キューバの旅をもう少しだけ。
ハバナから憧れだったキューバの象徴、長方形のみで形成されているような、イカしたキャデラック(?)で友人から勧められた中部の町、トリニダーを目指しました。
シェアタクシーとは思えないゴージャスな外見、そしてお客様を載せる車体とは思えない、室内を黒く染め上げる排気ガス。このギャップも含めて、どこかメタファーのような車はガタゴトと不穏な音を立てながら進んでいきます。
ちょうど旅をした前年からだったでしょうか。キューバでもいわゆるクラシックカーではなく、プジョーやトヨタといった海外の、エコでで丈夫、燃費も良く、そして味気ない車が道を走り出したと聞きました。

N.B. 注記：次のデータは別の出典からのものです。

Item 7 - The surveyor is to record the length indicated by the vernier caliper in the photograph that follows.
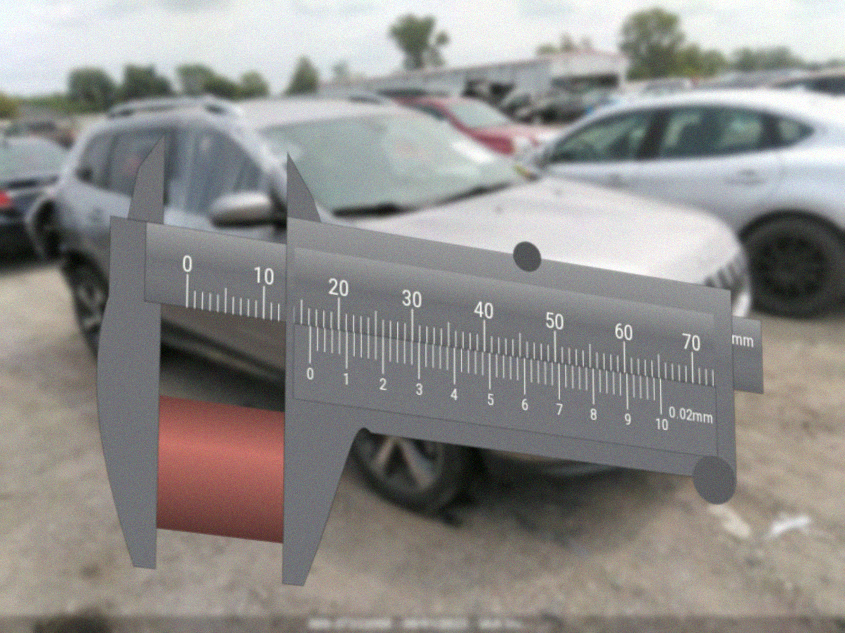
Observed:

やがて消えゆく時間の中で、古都への旅路は始まりました。
宿はいわゆる民泊。ハバナでお世話になったおばさんのいとこ?の家にお世話になることになりました。
この辺りは夕食付きが基本、そして、そしてトリニダーでの夕食はロブスターが基本!なのだそうです。ついたその瞬間からハングリー。
宿のベランダから眺める風景はのどかそのもの。
サトウキビとタバコを生産するために生まれた石造りの町は、静かで、そしてとても柔らかい光に満ちていました。
近郊のサトウキビ畑に聳えるイスナーガの塔。かつては数万人にも及ぶ黒人奴隷がこの地に運ばれ、働き、やがて死んでいきました。
そして、見つめるものがなくなった今。
笑顔が農園を満たしていて、月並みな感想ですが、それがすごく嬉しかったです。
帰路は図らずとも景観を損ねるのではないか、そんな旅人のエゴであまりよく思っていなかった欧州の車でハバナに戻ることになりました。サンタクララ経由。
排気ガスと利便性。革命とアメリカ。均衡が揺らぐ、そんな最後の瞬間でもトリニダーの光は変わることなく、静かに時を満たしていました。